Growing where we are planted helps each one of us come home to our communities. When we strive to make a rich life for ourselves right where we are—because every one of us deserves a healthy home—we create world(s) worth growing into. We practice naming what needs healing in our environs and find the power within us to spark change. We give thanks for the signs of life that persist even in the cold winter and honor the lessons—some hard-earned—that our homes have taught us.

Putting this idea into practice will look different for each one of us. Maybe growing where you are planted means taking time to learn the names of the trees that surround your suburb. Maybe it means saying “thank you” to the sun for continuing to shine light on your city.
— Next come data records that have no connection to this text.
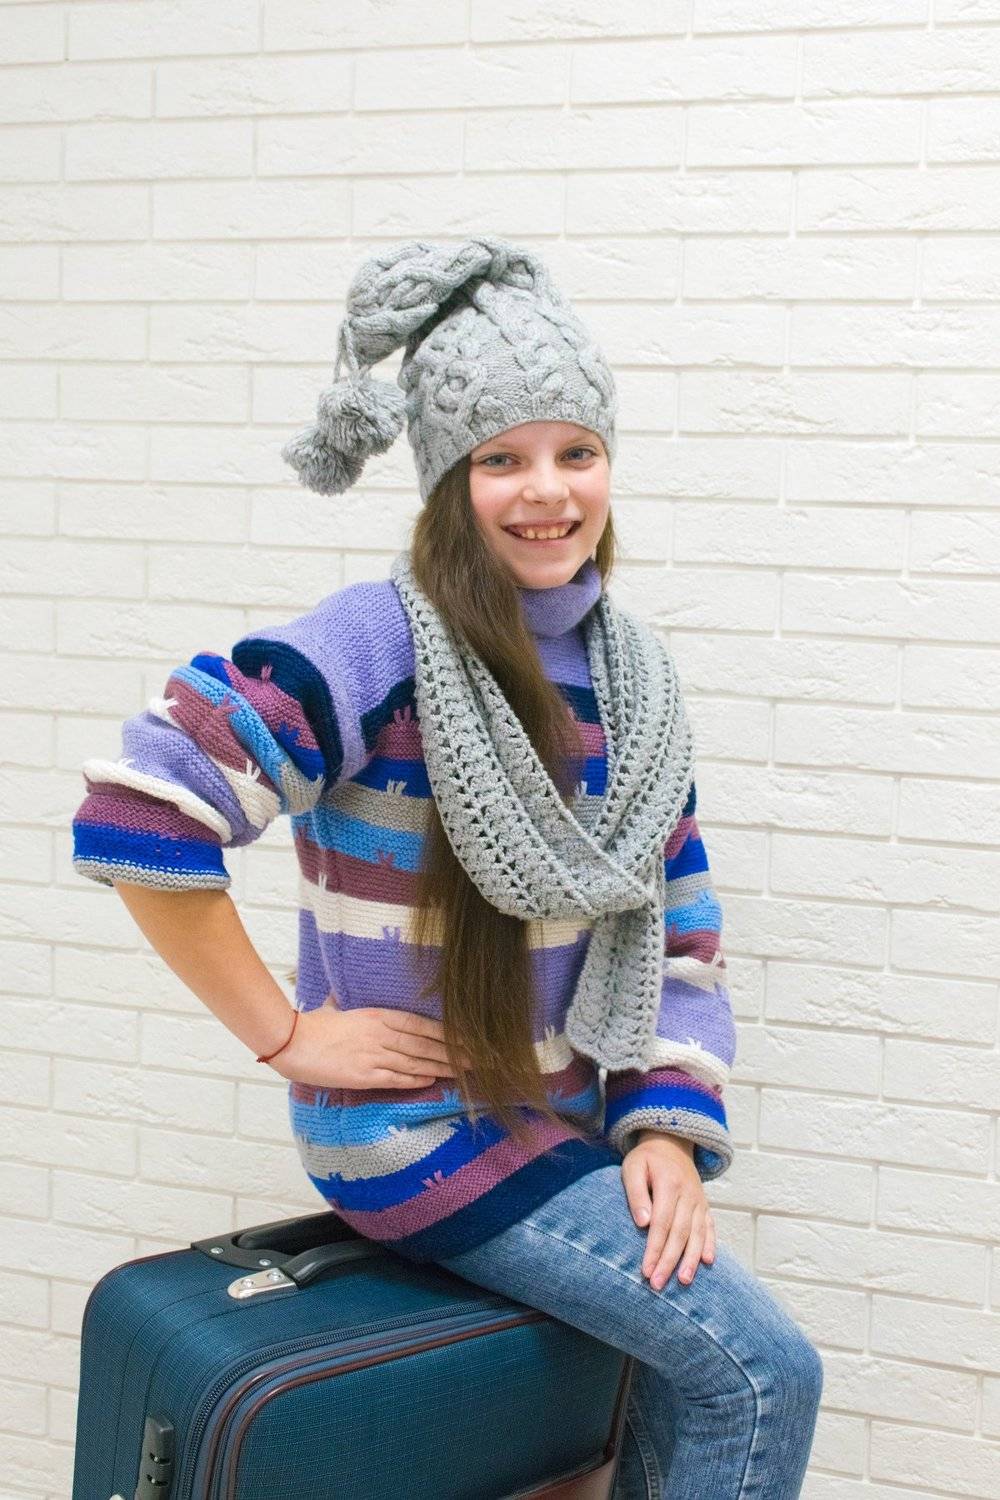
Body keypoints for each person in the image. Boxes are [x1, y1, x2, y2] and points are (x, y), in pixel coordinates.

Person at [71, 236, 823, 1497]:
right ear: (444, 479)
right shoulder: (377, 644)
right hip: (414, 1137)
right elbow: (141, 809)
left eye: (576, 451)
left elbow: (678, 923)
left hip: (558, 1126)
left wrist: (662, 1124)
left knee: (678, 1372)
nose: (548, 491)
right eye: (501, 459)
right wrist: (284, 1035)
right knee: (757, 1373)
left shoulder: (634, 677)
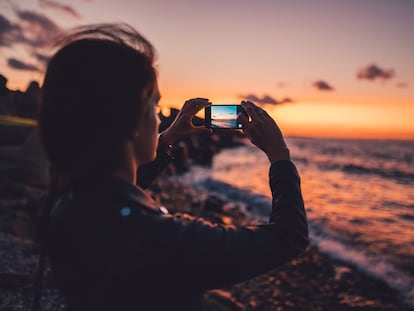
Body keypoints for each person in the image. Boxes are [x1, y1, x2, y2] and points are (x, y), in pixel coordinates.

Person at [38, 23, 309, 311]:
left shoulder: (71, 198)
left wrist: (169, 137)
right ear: (130, 122)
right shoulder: (158, 237)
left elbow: (113, 187)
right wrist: (279, 157)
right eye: (155, 109)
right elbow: (287, 237)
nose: (159, 119)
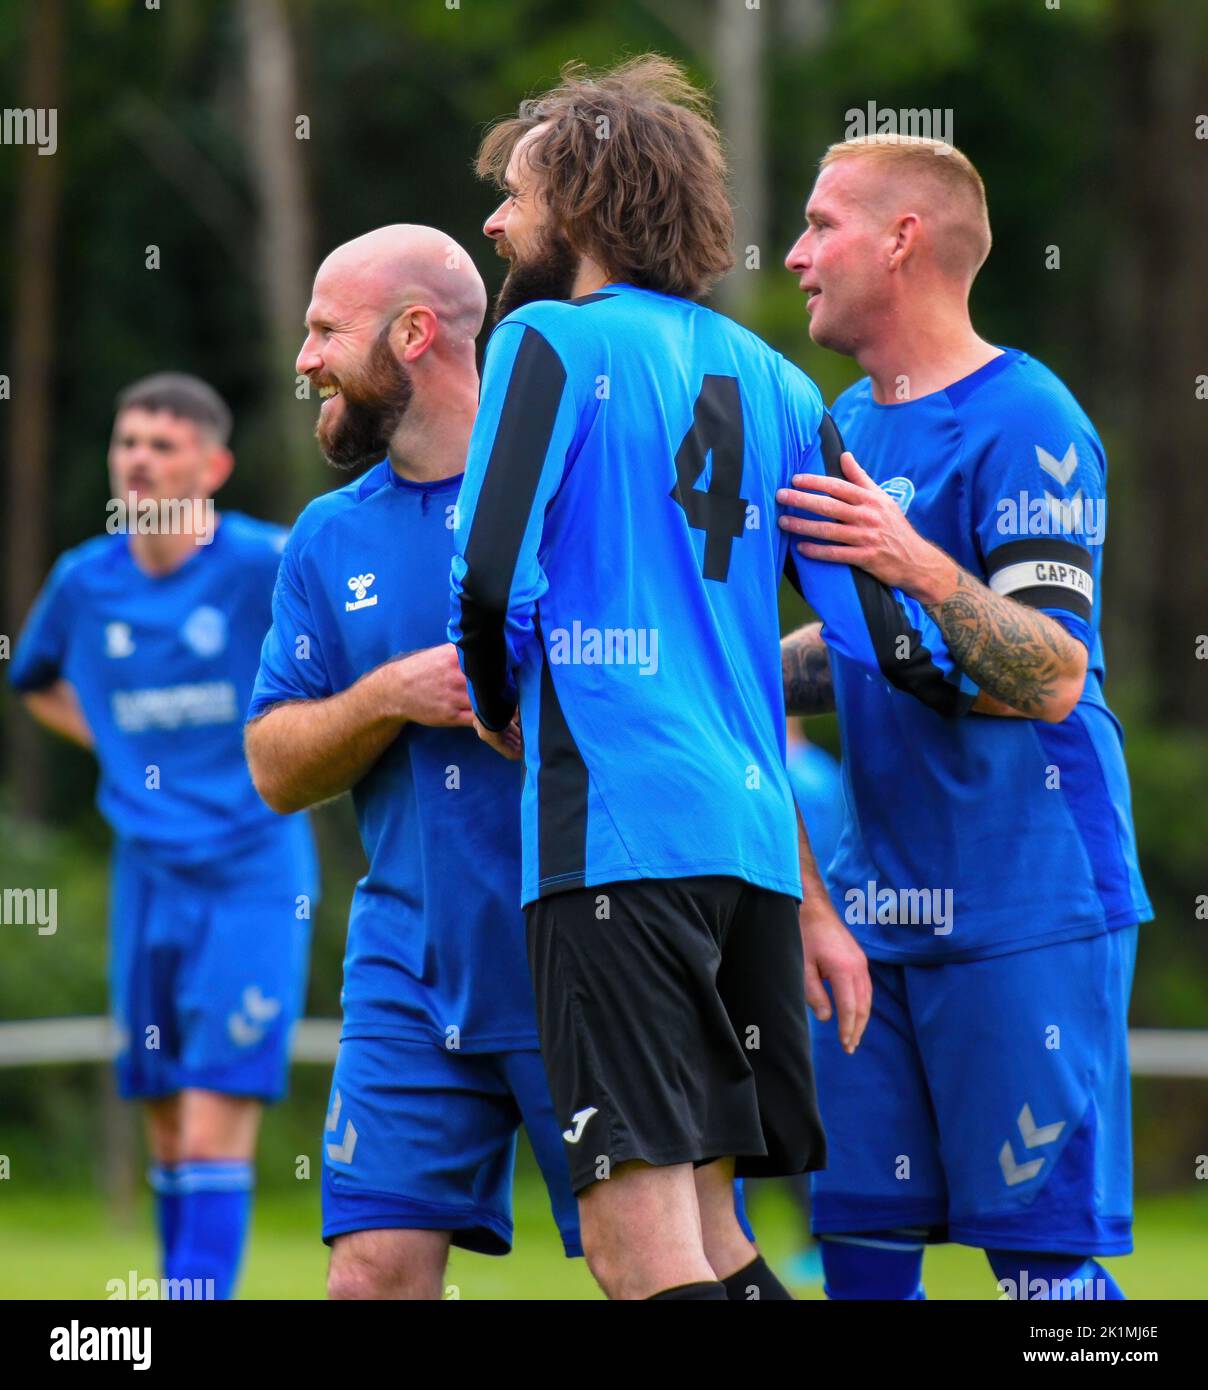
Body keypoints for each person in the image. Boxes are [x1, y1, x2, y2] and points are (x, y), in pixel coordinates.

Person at [448, 57, 972, 1302]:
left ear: (574, 205)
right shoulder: (782, 382)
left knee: (640, 1259)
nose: (493, 225)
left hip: (614, 839)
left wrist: (496, 695)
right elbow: (894, 637)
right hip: (742, 851)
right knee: (717, 1240)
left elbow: (483, 578)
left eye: (513, 197)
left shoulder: (544, 339)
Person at [778, 134, 1151, 1300]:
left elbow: (1045, 672)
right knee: (859, 1251)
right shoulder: (840, 419)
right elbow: (856, 645)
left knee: (1038, 1264)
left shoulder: (1026, 416)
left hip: (1027, 894)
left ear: (902, 241)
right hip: (872, 909)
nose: (792, 256)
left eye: (820, 224)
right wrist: (709, 664)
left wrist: (914, 562)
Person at [243, 225, 582, 1300]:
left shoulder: (570, 492)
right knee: (369, 1280)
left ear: (415, 332)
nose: (305, 360)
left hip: (586, 949)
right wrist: (389, 694)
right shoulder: (325, 536)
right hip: (409, 964)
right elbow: (274, 766)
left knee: (655, 1266)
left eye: (324, 331)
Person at [9, 373, 317, 1300]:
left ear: (213, 467)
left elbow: (349, 642)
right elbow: (33, 678)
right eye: (128, 441)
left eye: (163, 444)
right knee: (164, 1117)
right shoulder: (83, 580)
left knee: (215, 1104)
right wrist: (117, 740)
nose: (139, 459)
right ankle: (180, 1291)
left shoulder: (266, 564)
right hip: (147, 869)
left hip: (253, 870)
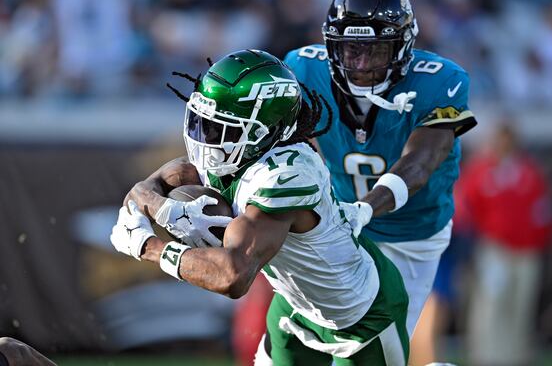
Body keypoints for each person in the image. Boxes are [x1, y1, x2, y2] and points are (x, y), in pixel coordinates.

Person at [112, 49, 410, 365]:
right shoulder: (235, 156)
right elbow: (145, 188)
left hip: (361, 315)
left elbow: (232, 276)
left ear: (264, 131)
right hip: (297, 307)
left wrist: (150, 246)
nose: (204, 139)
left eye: (218, 130)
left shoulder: (285, 176)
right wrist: (162, 209)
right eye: (201, 123)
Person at [283, 0, 477, 347]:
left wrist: (363, 210)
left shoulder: (442, 80)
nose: (360, 64)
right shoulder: (305, 68)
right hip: (344, 224)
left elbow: (419, 164)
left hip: (411, 234)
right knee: (304, 334)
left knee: (380, 345)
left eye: (374, 50)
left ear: (402, 46)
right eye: (350, 50)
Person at [461, 122, 552, 365]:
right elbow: (467, 206)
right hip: (495, 249)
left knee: (521, 305)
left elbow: (542, 211)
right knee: (491, 306)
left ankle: (516, 357)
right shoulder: (481, 170)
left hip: (526, 251)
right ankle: (487, 357)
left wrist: (538, 241)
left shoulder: (528, 171)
Maybe it means volunteering for a local organization—be it a garden, food bank, or political nonprofit—that gives you a greater sense of accountability to your community.

Whatever it is that will make you feel more at home where you live this winter, I hope you’ll join me in practicing greater presence. One of the things I cherish about the Loam community is how we inspire each other to ground our activism in everyday actions. Growing where we are planted is one of many tools that we have to stoke active engagement in and advocacy for our communities. Share how you are practicing growing where you’re planted in the comments! I hope it’ll give us all a much-needed dose of energy during these darker days.